I work at a Honda-Volvo-Subaru dealership. Many of my friends do not wish to own one of those brands. I understand and forgive them for it anyway. They often ask me afterward if they got a good deal on whatever car they bought.
I will simply ask them four questions: Do you like the car you bought? Do you like the dealership? Do you like the salesperson? Does the vehicle fit your budget? If they answered yes to 3 out of 4 then they got a good deal.
Any person can use Internet guides such as Kelly Blue Book, Cars Direct, Vehix or Edmunds to look car values. These guides will tell a person what they should pay for a new or pre-owned vehicle. They can also let a consumer know a value for their trade-in.

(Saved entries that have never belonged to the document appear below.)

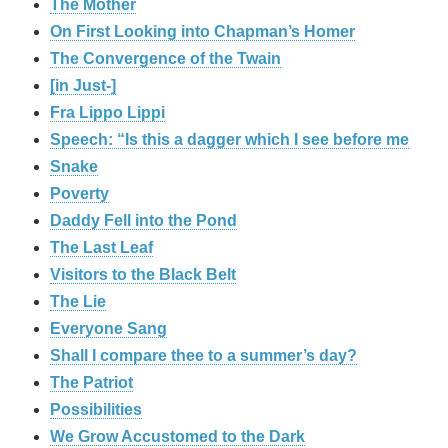
The Mother
On First Looking into Chapman’s Homer
The Convergence of the Twain
[in Just-]
Fra Lippo Lippi
Speech: “Is this a dagger which I see before me
Snake
Poverty
Daddy Fell into the Pond
The Last Leaf
Visitors to the Black Belt
The Lie
Everyone Sang
Shall I compare thee to a summer’s day?
The Patriot
Possibilities
We Grow Accustomed to the Dark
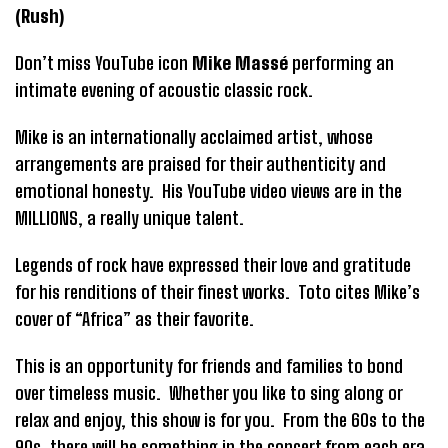
(Rush)
Don’t miss YouTube icon
Mike Massé
performing an
intimate evening of acoustic classic rock.
Mike is an internationally acclaimed artist, whose
arrangements are praised for their authenticity and
emotional honesty. His YouTube video views are in the
MILLIONS, a really unique talent.
Legends of rock have expressed their love and gratitude
for his renditions of their finest works. Toto cites Mike’s
cover of “Africa” as their favorite.
This is an opportunity for friends and families to bond
over timeless music. Whether you like to sing along or
relax and enjoy, this show is for you. From the 60s to the
90s, there will be something in the concert from each era.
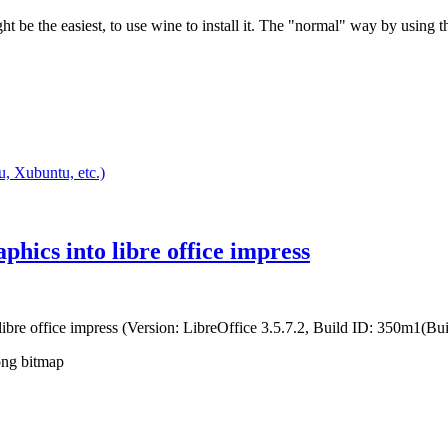
ght be the easiest, to use wine to install it. The "normal" way by using
, Xubuntu, etc.)
hics into libre office impress
 libre office impress (Version: LibreOffice 3.5.7.2, Build ID: 350m1(Buil
.png bitmap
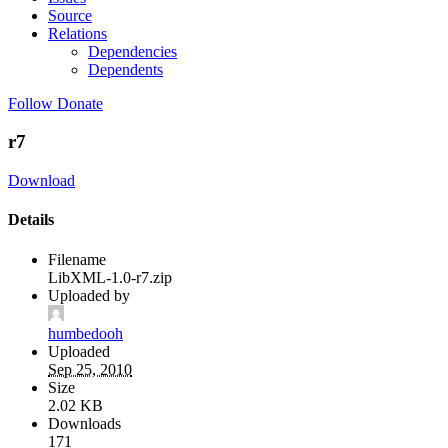
Source
Relations
Dependencies
Dependents
Follow
Donate
r7
Download
Details
Filename
LibXML-1.0-r7.zip
Uploaded by
humbedooh
Uploaded
Sep 25, 2010
Size
2.02 KB
Downloads
171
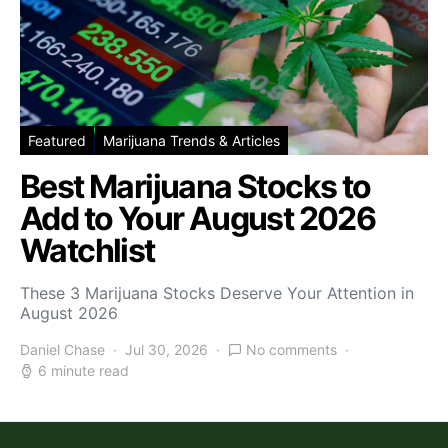
Featured
Marijuana Trends & Articles
Best Marijuana Stocks to
Add to Your August 2026
Watchlist
These 3 Marijuana Stocks Deserve Your Attention in
August 2026
Daniel Chase
Jul 30, 2026
No comments
6 minute read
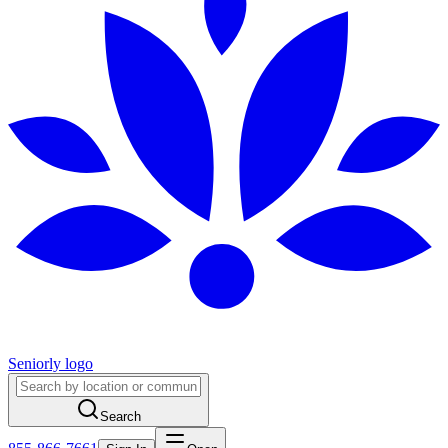
Seniorly logo
Search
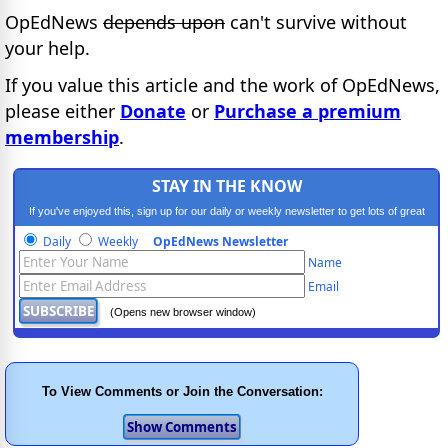
OpEdNews
depends upon
can't survive without
your help.
If you value this article and the work of OpEdNews,
please either
Donate
or
Purchase a premium
membership
.
STAY IN THE KNOW
If you've enjoyed this, sign up for our daily or weekly newsletter to get lots of great
progressive content.
Daily
Weekly
OpEdNews Newsletter
Name
Email
(Opens new browser window)
To View Comments or Join the Conversation:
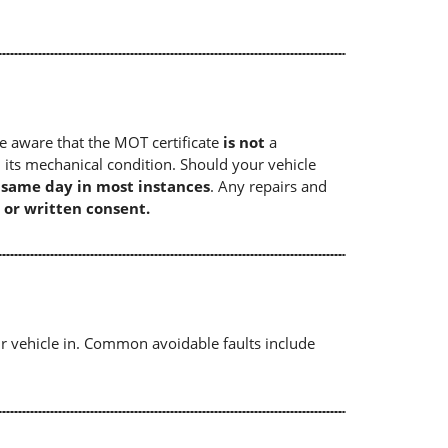
e aware that the MOT certificate
is not
a
 its mechanical condition. Should your vehicle
e same day in most instances
. Any repairs and
 or written consent.
r vehicle in. Common avoidable faults include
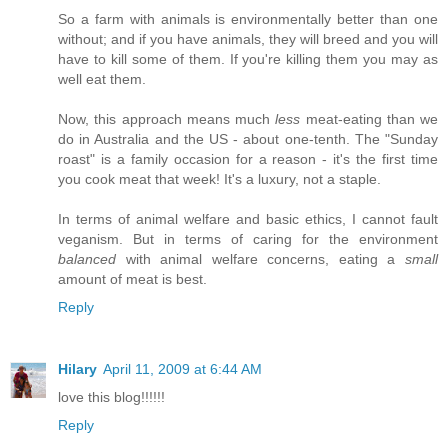
So a farm with animals is environmentally better than one
without; and if you have animals, they will breed and you will
have to kill some of them. If you're killing them you may as
well eat them.
Now, this approach means much
less
meat-eating than we
do in Australia and the US - about one-tenth. The "Sunday
roast" is a family occasion for a reason - it's the first time
you cook meat that week! It's a luxury, not a staple.
In terms of animal welfare and basic ethics, I cannot fault
veganism. But in terms of caring for the environment
balanced
with animal welfare concerns, eating a
small
amount of meat is best.
Reply
Hilary
April 11, 2009 at 6:44 AM
love this blog!!!!!!
Reply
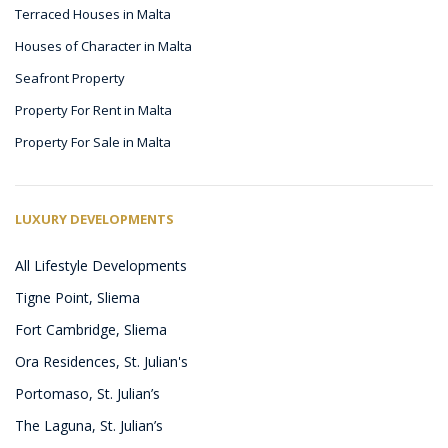
Terraced Houses in Malta
Houses of Character in Malta
Seafront Property
Property For Rent in Malta
Property For Sale in Malta
LUXURY DEVELOPMENTS
All Lifestyle Developments
Tigne Point, Sliema
Fort Cambridge, Sliema
Ora Residences, St. Julian's
Portomaso, St. Julian’s
The Laguna, St. Julian’s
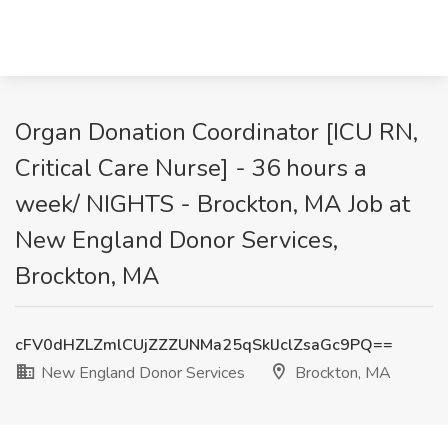
Organ Donation Coordinator [ICU RN,
Critical Care Nurse] - 36 hours a
week/ NIGHTS - Brockton, MA Job at
New England Donor Services,
Brockton, MA
cFV0dHZLZmlCUjZZZUNMa25qSklJclZsaGc9PQ==
New England Donor Services
Brockton, MA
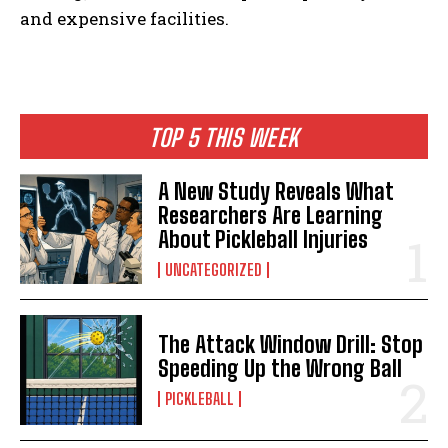
and expensive facilities.
TOP 5 THIS WEEK
A New Study Reveals What
Researchers Are Learning
About Pickleball Injuries
UNCATEGORIZED
The Attack Window Drill: Stop
Speeding Up the Wrong Ball
PICKLEBALL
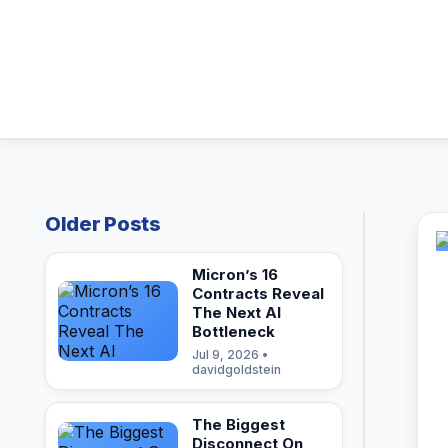
Older Posts
Micron’s 16
Contracts Reveal
The Next AI
Bottleneck
Jul 9, 2026 •
davidgoldstein
The Biggest
Disconnect On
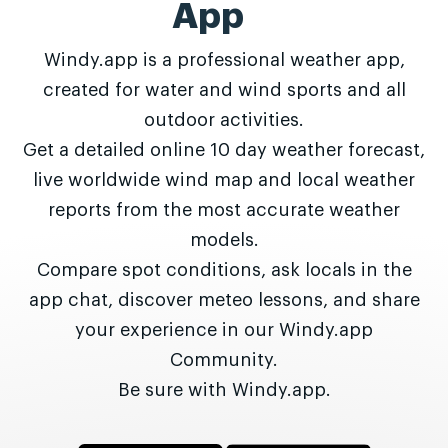
App
Windy.app is a professional weather app,
created for water and wind sports and all
outdoor activities.
Get a detailed online 10 day weather forecast,
live worldwide wind map and local weather
reports from the most accurate weather
models.
Compare spot conditions, ask locals in the
app chat, discover meteo lessons, and share
your experience in our Windy.app
Community.
Be sure with Windy.app.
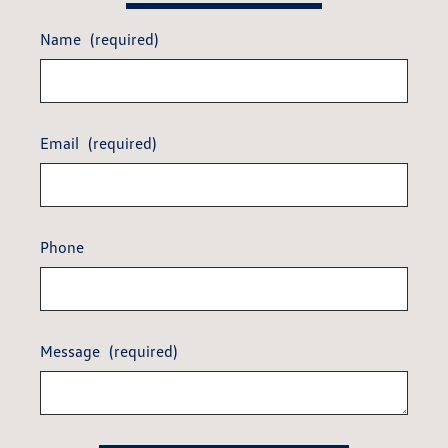
Name
(required)
Email
(required)
Phone
Message
(required)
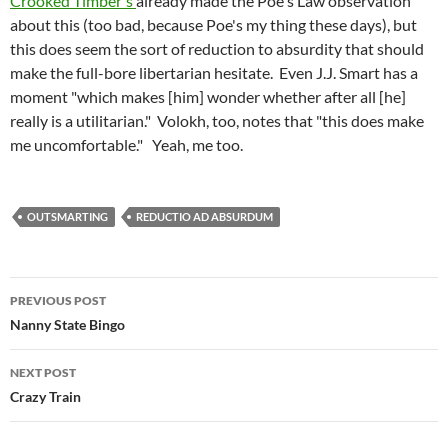
Crooked Timber's
already made the Poe's Law observation
about this (too bad, because Poe's my thing these days), but
this does seem the sort of reduction to absurdity that should
make the full-bore libertarian hesitate. Even J.J. Smart has a
moment "which makes [him] wonder whether after all [he]
really is a utilitarian." Volokh, too, notes that "this does make
me uncomfortable." Yeah, me too.
OUTSMARTING
REDUCTIO AD ABSURDUM
Post
PREVIOUS POST
navigation
Nanny State Bingo
NEXT POST
Crazy Train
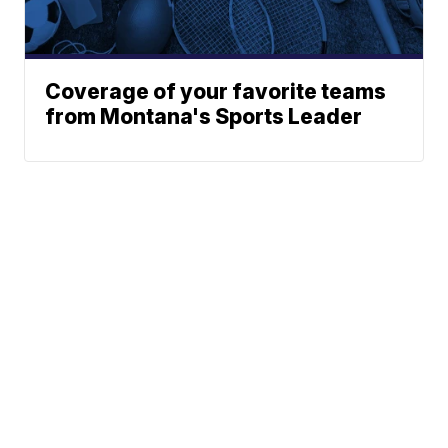
Coverage of your favorite teams
from Montana's Sports Leader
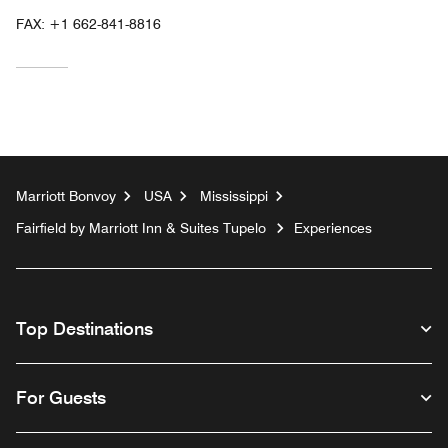
FAX:
+1 662-841-8816
Marriott Bonvoy
USA
Mississippi
Fairfield by Marriott Inn & Suites Tupelo
Experiences
Top Destinations
For Guests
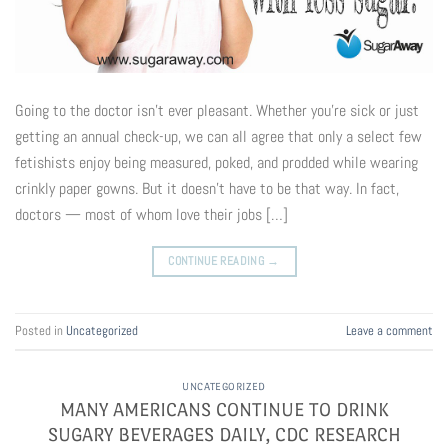
Going to the doctor isn’t ever pleasant. Whether you’re sick or just
getting an annual check-up, we can all agree that only a select few
fetishists enjoy being measured, poked, and prodded while wearing
crinkly paper gowns. But it doesn’t have to be that way. In fact,
doctors — most of whom love their jobs […]
CONTINUE READING
→
Posted in
Uncategorized
Leave a comment
UNCATEGORIZED
MANY AMERICANS CONTINUE TO DRINK
SUGARY BEVERAGES DAILY, CDC RESEARCH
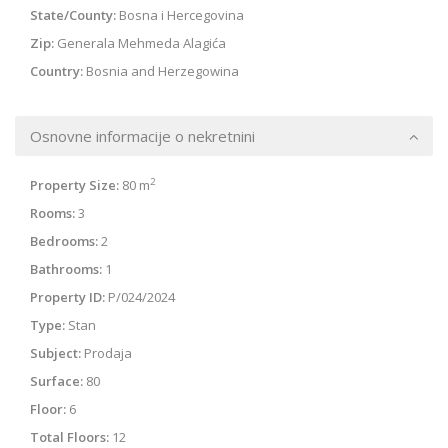
State/County:
Bosna i Hercegovina
Zip:
Generala Mehmeda Alagića
Country:
Bosnia and Herzegowina
Osnovne informacije o nekretnini
2
Property Size:
80 m
Rooms:
3
Bedrooms:
2
Bathrooms:
1
Property ID:
P/024/2024
Type:
Stan
Subject:
Prodaja
Surface:
80
Floor:
6
Total Floors:
12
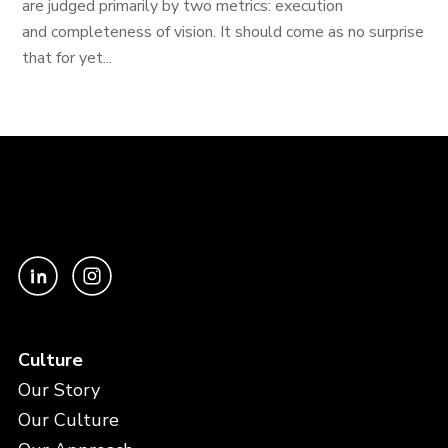
are judged primarily by two metrics: execution
and completeness of vision. It should come as no surprise
that for yet...
Culture
Our Story
Our Culture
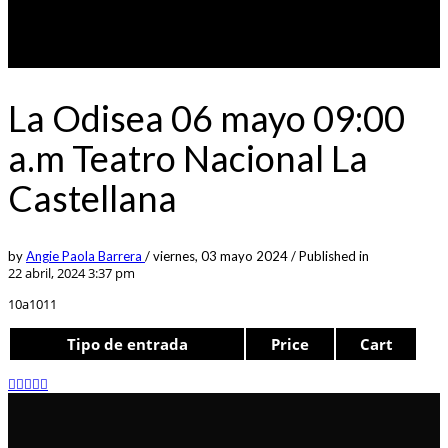
La Odisea 06 mayo 09:00
a.m Teatro Nacional La
Castellana
by
Angie Paola Barrera
/
viernes, 03 mayo 2024
/
Published in
22 abril, 2024 3:37 pm
10a1011
Tipo de entrada
Price
Cart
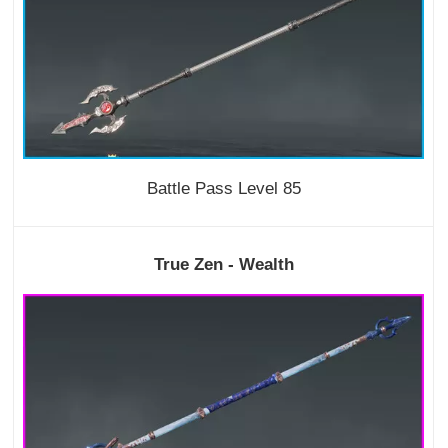
Battle Pass Level 85
True Zen - Wealth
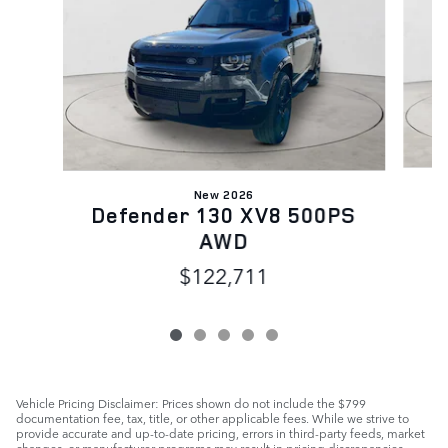
New 2026
D
Defender 130 XV8 500PS
AWD
$122,711
Vehicle Pricing Disclaimer: Prices shown do not include the $799
documentation fee, tax, title, or other applicable fees. While we strive to
provide accurate and up-to-date pricing, errors in third-party feeds, market
changes, or manufacturer programs may result in pricing discrepancies.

If someone looks up the same car on both guides, there may be several hundred to thousands of dollars difference between them. Is one guide better than any other guide? There is no perfect guide and no guarantee any guide will be 100% accurate.
If Edmunds states a consumer should get a $2,000 discount on a red Chevy Camaro with leather, but a dealer only has one left in stock, the dealer will not give a discount anything close to that. All pricing at all dealerships is a matter of supply and demand. The guides are only guides and they do not have the ability to actually sell anyone a car. Again, they are only guides not dealerships. The best price on a guide may not be valid but just be an attempt to get more hits in order to increase their advertising money.